According to GlobalData, the latest event to affect (Sodium phenylbutyrate + taurursodiol)’s likelihood of approval (LoA) and phase transition for Alzheimer’s Disease took place on 30 Sep 2022, which increased the likelihood that the drug progresses to the next phase in its clinical pathway and increased the likelihood of final approval for this indication.

In addition, the same event on 30 Sep 2022 increased (Sodium phenylbutyrate + taurursodiol)’s Phase Transition Success Rate (PTSR) for Mild Cognitive Impairment.

GlobalData uses proprietary data and analytics to provide a complete picture of this assessment in their (Sodium phenylbutyrate + taurursodiol) Likelihood of Approval (LoA) and Phase Transition Success Rate (PTSR) Report.

(Sodium phenylbutyrate + taurursodiol) overview

Sodium phenylbutyrate and Taurursodiol (Albrioza, Relyvrio) is a fixed dose combination product. It is formulated as powder for suspension for oral route of administration. Albrioza is indicated in the treatment of adult patients with amyotrophic lateral sclerosis (ALS). Relyvrio is indicated for the treatment of amyotrophic lateral sclerosis (ALS) in adults.

AMX-0035 is under development for the treatment of Alzheimer's disease, amyotrophic lateral sclerosis, multiple sclerosis and wolfram syndrome. It is a combination of sodium phenylbutyrate (PB) and tauroursodeoxycholic acid (TUDCA). The drug candidate is administered as powder for oral suspension. It acts by targeting the translocation of the Bcl-2 associated X-protein(Bax). It was also under development for the treatment of Friedreich's ataxia.


Amylyx Pharmaceuticals overview

Amylyx Pharmaceuticals (Amylyx) discovers and develops pharmaceutical products for the treatment of neurodegenerative diseases. The company is investigating AMX0035, an oral coformulation of sodium phenylbutyrate and taurursodiol compounds to treat amyotrophic lateral sclerosis (ALS), Alzheimer’s disease and Wolfram syndrome. Its product candidate focuses on reducing neuronal death by mitigating endoplasmic reticulum stress and mitochondrial dysfunction. Amylyx seeks to work in collaboration with researchers and biotechnology companies to develop its products. The company has operational presence in Calgary, Canada; and Amsterdam, the Netherlands. Amylyx is headquartered in Cambridge, Massachusetts, the US.

Quick View (Sodium phenylbutyrate + taurursodiol) LOA Data

Report Segments
  • Innovator (NME)
Drug Name
  • (Sodium phenylbutyrate + taurursodiol)
Administration Pathway
  • Oral
Therapeutic Areas
  • Central Nervous System
  • Genetic Disorders
Key Developers
Highest Development Stage
  • Marketed

GlobalData, the leading provider of industry intelligence, provided the underlying data, research, and analysis used to produce this article.

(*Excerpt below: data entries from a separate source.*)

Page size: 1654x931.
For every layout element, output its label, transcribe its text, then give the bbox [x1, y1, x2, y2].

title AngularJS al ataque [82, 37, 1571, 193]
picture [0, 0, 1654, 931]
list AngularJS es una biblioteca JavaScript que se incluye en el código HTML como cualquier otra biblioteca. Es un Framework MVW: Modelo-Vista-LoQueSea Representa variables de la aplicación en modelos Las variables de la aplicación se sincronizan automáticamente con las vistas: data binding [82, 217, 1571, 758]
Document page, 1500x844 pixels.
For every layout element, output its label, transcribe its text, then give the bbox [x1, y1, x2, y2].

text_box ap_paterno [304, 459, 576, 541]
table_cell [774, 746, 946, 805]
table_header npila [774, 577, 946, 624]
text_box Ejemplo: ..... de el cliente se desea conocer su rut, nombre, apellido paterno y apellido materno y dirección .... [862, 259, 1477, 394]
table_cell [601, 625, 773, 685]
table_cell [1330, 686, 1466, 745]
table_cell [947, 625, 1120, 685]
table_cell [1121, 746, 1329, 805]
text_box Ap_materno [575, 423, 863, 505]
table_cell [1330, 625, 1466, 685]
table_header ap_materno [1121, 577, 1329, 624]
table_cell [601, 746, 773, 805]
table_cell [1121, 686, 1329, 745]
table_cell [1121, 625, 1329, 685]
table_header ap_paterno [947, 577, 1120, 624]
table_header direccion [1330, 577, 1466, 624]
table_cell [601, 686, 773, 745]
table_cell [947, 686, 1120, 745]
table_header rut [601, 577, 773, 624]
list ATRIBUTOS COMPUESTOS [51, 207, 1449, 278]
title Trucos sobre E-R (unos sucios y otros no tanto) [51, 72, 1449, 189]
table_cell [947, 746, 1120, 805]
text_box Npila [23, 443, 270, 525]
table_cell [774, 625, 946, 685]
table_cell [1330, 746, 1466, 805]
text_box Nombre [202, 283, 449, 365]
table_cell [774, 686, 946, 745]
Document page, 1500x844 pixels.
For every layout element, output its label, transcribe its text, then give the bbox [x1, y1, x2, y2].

GlobalData’s Likelihood of Approval analytics tool dynamically assesses and predicts how likely a drug will move to the next stage in its clinical pathway (PTSR), as well as how likely the drug will be approved (LoA). This is based on a proprietary algorithm built from the drugs’ sales forecast, regulatory milestones, cost forecasts, WACC rate and other proprietary data sources found on GlobalData’s Pharmaceutical Intelligence Center.